Immediately I thought: That sounds like something Gerwig added to tell modern audiences how few rights women had back then.
Yep. Gerwig added it at Meryl Streep’s suggestion to give modern audiences “the opportunity to understand the true powerlessness of women in that period.” I get it, sure, but was there no other way? Took me right out of the story. I was no longer watching 19th-century Amy as written by Louisa May Alcott but 21st-century Florence Pugh as written by Greta Gerwig. It clunked. It flashed: MESSAGE.
Let me add this. One of the toughest things to show on screen is artistic creativity, since in reality it’s a slog. Writing’s the worst.

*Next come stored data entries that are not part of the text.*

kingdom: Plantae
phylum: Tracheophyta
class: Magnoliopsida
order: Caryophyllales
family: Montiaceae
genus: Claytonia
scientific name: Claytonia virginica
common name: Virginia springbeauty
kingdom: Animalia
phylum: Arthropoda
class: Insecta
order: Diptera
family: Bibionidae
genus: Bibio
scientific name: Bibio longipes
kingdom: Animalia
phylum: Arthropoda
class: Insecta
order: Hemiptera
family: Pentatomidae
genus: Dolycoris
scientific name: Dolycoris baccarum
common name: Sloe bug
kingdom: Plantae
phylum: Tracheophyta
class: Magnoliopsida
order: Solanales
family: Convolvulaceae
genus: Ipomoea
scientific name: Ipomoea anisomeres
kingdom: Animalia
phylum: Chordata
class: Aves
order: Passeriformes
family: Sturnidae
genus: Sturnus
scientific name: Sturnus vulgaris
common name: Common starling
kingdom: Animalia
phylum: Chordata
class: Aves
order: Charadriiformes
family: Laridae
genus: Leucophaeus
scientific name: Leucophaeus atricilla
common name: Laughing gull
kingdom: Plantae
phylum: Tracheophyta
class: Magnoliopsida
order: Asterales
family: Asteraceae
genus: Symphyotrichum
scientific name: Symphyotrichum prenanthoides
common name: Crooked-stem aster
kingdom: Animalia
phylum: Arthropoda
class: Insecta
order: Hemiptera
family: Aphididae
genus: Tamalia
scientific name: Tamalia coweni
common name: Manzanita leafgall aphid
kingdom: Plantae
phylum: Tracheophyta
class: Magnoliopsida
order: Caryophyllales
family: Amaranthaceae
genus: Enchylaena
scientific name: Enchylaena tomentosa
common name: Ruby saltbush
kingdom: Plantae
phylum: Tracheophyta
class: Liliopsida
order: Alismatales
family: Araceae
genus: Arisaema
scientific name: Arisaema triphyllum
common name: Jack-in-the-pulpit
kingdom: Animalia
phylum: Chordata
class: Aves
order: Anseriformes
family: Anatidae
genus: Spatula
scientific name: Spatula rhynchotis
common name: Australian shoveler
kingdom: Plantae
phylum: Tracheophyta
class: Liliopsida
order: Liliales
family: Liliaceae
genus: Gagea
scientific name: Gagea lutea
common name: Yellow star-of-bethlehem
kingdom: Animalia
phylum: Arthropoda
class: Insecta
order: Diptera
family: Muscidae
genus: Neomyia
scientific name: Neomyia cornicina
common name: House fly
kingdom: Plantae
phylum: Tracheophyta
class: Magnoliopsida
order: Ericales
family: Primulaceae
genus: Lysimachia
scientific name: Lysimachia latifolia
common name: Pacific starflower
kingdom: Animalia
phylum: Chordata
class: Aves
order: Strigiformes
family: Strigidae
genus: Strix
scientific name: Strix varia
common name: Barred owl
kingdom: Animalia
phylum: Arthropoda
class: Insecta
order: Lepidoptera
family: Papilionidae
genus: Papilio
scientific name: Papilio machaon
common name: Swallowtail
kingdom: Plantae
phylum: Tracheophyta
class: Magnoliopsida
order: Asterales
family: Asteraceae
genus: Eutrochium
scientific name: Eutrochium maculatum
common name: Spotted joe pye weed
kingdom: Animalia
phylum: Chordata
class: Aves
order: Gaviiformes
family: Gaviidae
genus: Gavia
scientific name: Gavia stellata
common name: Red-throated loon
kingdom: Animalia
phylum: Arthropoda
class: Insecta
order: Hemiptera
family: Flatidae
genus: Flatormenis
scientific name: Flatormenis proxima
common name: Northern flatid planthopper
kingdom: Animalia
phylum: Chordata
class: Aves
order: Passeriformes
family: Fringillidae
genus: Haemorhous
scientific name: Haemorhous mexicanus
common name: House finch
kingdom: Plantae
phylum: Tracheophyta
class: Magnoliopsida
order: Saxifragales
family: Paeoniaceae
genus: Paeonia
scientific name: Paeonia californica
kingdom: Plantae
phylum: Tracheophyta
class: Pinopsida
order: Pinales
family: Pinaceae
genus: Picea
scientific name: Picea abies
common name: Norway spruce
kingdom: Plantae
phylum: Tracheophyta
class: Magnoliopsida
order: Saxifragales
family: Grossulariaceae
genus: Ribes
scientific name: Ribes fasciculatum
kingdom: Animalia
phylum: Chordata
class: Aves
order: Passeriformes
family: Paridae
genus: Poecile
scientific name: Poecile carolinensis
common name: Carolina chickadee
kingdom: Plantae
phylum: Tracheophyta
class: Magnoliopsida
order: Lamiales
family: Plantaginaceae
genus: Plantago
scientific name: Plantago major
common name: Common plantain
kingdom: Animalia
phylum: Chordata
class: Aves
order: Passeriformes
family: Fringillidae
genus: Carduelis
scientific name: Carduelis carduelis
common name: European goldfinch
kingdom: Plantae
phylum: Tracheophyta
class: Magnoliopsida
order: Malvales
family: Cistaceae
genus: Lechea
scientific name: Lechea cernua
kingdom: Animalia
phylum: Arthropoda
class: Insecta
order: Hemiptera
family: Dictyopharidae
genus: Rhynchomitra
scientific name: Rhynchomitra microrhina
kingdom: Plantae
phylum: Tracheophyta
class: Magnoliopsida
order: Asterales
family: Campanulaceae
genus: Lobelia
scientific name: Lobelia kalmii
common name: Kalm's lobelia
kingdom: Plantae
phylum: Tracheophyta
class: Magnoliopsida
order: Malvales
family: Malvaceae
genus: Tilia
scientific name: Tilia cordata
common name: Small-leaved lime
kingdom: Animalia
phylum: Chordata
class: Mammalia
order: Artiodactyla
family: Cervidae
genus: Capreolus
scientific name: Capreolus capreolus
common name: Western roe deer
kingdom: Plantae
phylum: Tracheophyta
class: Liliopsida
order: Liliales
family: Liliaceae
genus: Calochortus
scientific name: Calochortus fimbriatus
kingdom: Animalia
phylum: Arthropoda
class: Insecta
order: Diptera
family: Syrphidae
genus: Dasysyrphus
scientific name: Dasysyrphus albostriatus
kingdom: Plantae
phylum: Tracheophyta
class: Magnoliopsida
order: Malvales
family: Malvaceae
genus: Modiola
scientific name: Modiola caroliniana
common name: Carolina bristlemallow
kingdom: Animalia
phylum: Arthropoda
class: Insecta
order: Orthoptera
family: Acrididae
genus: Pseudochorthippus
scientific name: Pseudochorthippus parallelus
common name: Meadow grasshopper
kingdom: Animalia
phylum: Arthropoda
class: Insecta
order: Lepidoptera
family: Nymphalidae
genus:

At least painting is visual (see: “New York Stories”), while music can soar (see: “Amadeus”). But watching someone writing is watching someone doing nothing. Yet the scenes where Jo begins the book that becomes “Little Women,” are marvels—from setting up the candles and her notebook just so, to the flurry of work, and the exhaustion, and the flurry of work again, and laying all the papers out on the attic floor—to dry, re-read, edit. I won’t ever forget those papers lined up in neat rows. Gerwig made writing look like something gorgeous in the doing.